Social interaction is becoming unnecessary for an increasing number of tasks. Computers will soon replace most (perhaps all) of the human beings with whom you would have dealt in the past, by which I mean not your friends and family, but bank tellers and ticket sellers and salespeople and so on. Most of the things you need to do in person will soon be available ‘on-line’ from your house, if this is not the case already. I am not suggesting that social interaction will disappear, but only that it will be less necessary for certain purposes. Nor is this evidence of the inevitable direction of affairs. Public life will not disappear because there is less need for human bank tellers. A life with a smaller public aspect will however be possible, if you prefer. Deal with other human beings, or not; it’s your choice. Social interaction is becoming less a matter of necessity and more a matter of consumer choice. Although we tend not to think of politics as a matter of lifestyle, consumerism plays its role here as well. When is the last time you voted for an inconvenience?

Grassroots work has shown me how rational and functional contemporary democratic politics really is. There is no reward and much disappointment for the progressive individual who is informed and politically active.
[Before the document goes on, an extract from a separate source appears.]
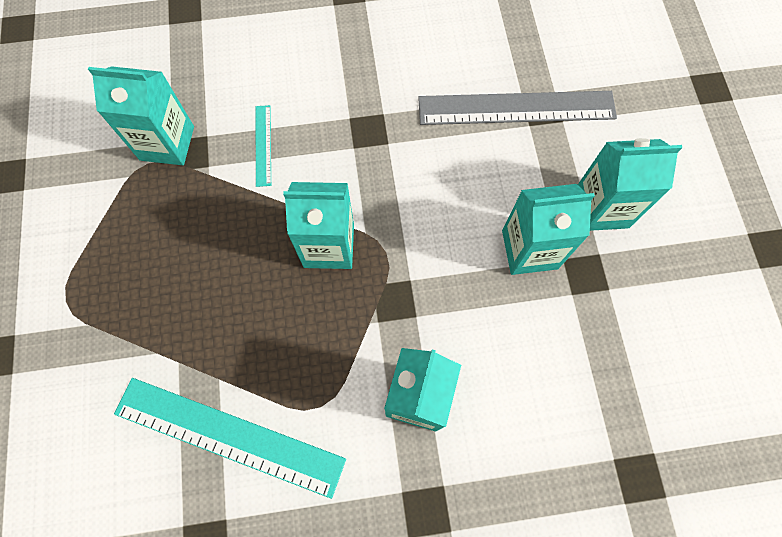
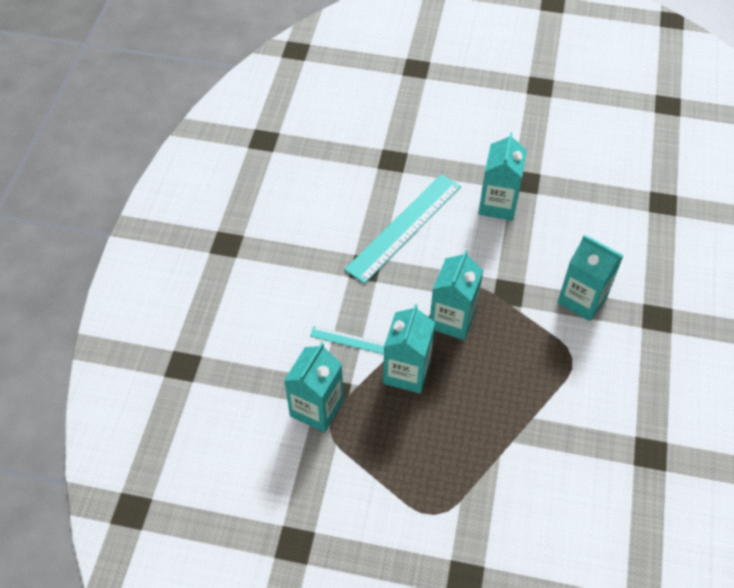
camera: 70 degrees left, 15 degrees down
turquoise ruler [114,378,346,499] -> turquoise ruler moved to [344,174,461,284]
grey ruler [418,91,617,125] -> none
turquoise carton [578,138,682,231] -> turquoise carton moved to [383,304,435,394]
Many uninformed (or ill-informed) and inactive citizens may do democracy a disservice, but they have no compelling reason to behave otherwise. A detachment from civic life and electoral politics makes a good deal of sense to those who choose such a course. Do I conclude that politics is useless? No, but I understand the reasoning of those who do. The pursuit of the public good at private expense is perhaps after all a sucker’s game, whatever its supposed virtues. There is a further point to be inferred from my experiences: only among the grassroots does one discern that we in fact have the Government we want, regardless of complaints about particular governments. The system runs nicely without the necessity of public effort, and if things get intolerable enough there are public polls to convey our discontent. Government has evolved toward a state of technocratic efficiency as has everything else. Here ‘efficiency’ means ‘with minimal public intervention.’ Our reward for accepting the system is that most of the time we are left alone. This is often true also of what politicians designate a grassroots campaign. The Contract with America, after all, was delivered to the people via the couch potato’s bible, TV Guide. A place more ill-suited to negotiating a social contract could not be imagined, but the irony went mostly unnoticed. Perhaps that’s because there was no irony: it was Government as usual, conveniently arranged for the citizen who prefers to stay home. [April 1999.]